夏無過這種富二代,唐雲見過。
父母保護的太好,好到了經不起任何一點風雨,缺乏基本的自我保護能力。
被嚇壞了的夏無過很快就寫了名單,名單一長串,除了名單外還有一份口供。
唐雲拿到名單和口供時,樂的夠嗆。
柳朿眼眶暴跳,溫宗博也連呼漲見識了。
和商賈瞞報稅銀無關,夏無過根本不懂什麼做賬、稅銀之類的事,他隻是想活著出去,因此他在口供上寫出了一個驚天大瓜。
“柳大人,你這知府真的是從電線杆上買來的啊?”
唐雲突然想起一句話,當一個自以為很黑暗的人進入官場時,才知道自己有多麼的光明。
柳朿額頭上的青筋都凸出來了:“怪不得這區區商賈的夏家能在洛城舉足輕重,本府這洛城,這洛城…”
“啪”的一聲,柳朿一巴掌呼在了石桌上。
石桌沒什麼事,柳朿疼的呲牙咧嘴。
名單,全是府衙中的官吏。
口供,近乎將洛城府衙扒了個精光,令柳朿,令洛城的權力中樞變成了一個笑話。
奇珍閣,根本不是賣古玩的地方,那些所謂有價無市的高檔貨,實為行賄受賄的工具。
府衙看似不大,組織架構十分複雜。
知府下麵有同知,再下麵則是通判、推官、各房主事之類的。
各房職能不同,有管水利、屯田的,有管刑名、緝捕的,還有核對文書、卷宗以及掌管牢獄的。

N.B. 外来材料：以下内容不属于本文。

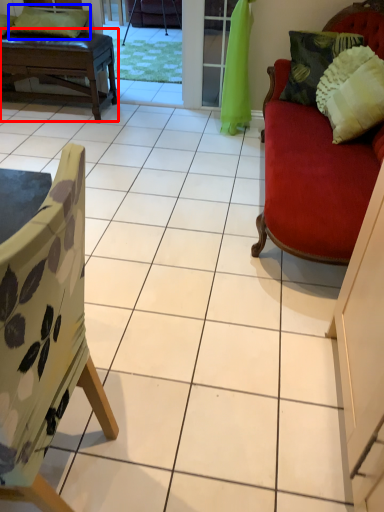
Question: Among these objects, which one is nearest to the camera, table (highlighted by a red box) or pillow (highlighted by a blue box)?

Choices:
 (A) table
 (B) pillow

Answer: (A)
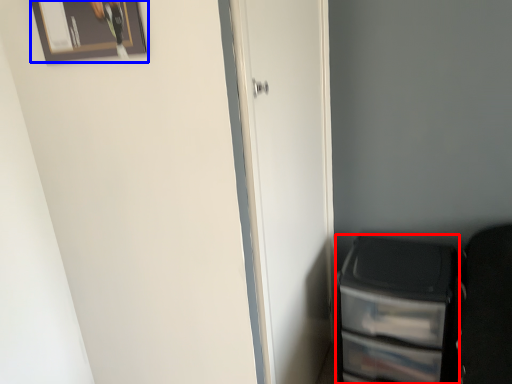
Question: Which object is closer to the camera taking this photo, file cabinet (highlighted by a red box) or picture frame (highlighted by a blue box)?

Choices:
 (A) file cabinet
 (B) picture frame

Answer: (B)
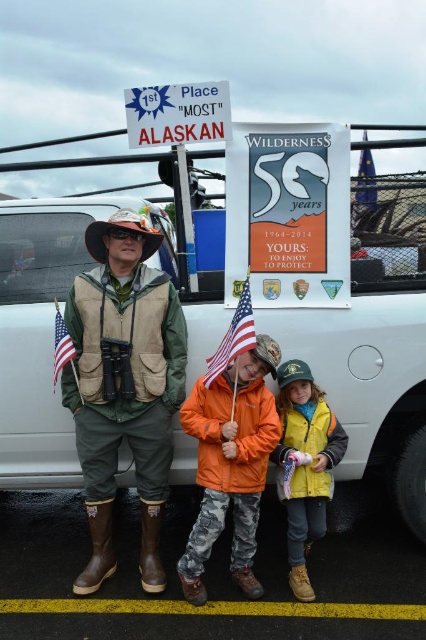
What is located at the point with coordinates (230, 464) in the image?

The orange fleece jacket at center is located at the point with coordinates (230, 464).

Based on the scene description, where is the orange fleece jacket at center located in the image?

The orange fleece jacket at center is located at point (230, 464) in the image.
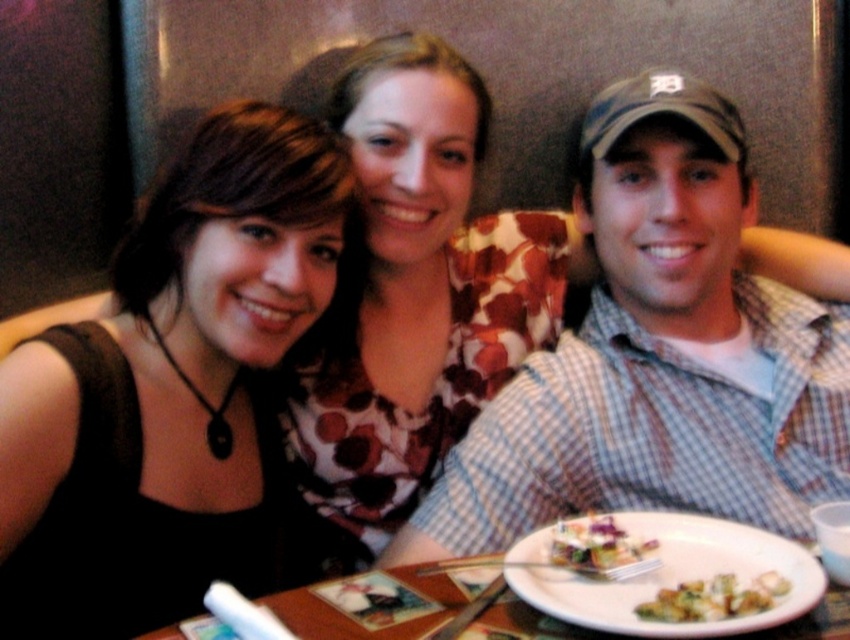
Question: Which object appears closest to the camera in this image?

Choices:
 (A) green leafy vegetables at center
 (B) green leafy salad at center
 (C) checkered fabric shirt at center

Answer: (A)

穿官袍的足有三十六人,更多的是文吏,真正在基層辦事的,也是文吏,跑腿和背鍋的則是衙役。
名單上有九個人,其中三個官員,六個文吏。
這三個官員品級不高,資曆夠老,在府衙擔任官職都超過了十年,負責的政務也不同,分彆是徭役、刑名以及牢獄方麵的。
就說最簡單的牢獄吧,哪個大戶人家的少爺、公子獲罪了,被關押了,這位府衙中的大人就會連夜做一幅畫或是一首詩送到奇珍閣,不出意外,第二天就賣掉了。
看售賣的價格,幾十上百貫的話,被關押的公子哥會在牢獄中過的很舒服。
如果賣了數百上千貫,這位府衙大人甚至都敢找負責刑名的同僚,花樣繁多,更改案情指鼠為鴨、重罪判輕輕罪判無,更甚至是找人頂罪背鍋直接將人給放了。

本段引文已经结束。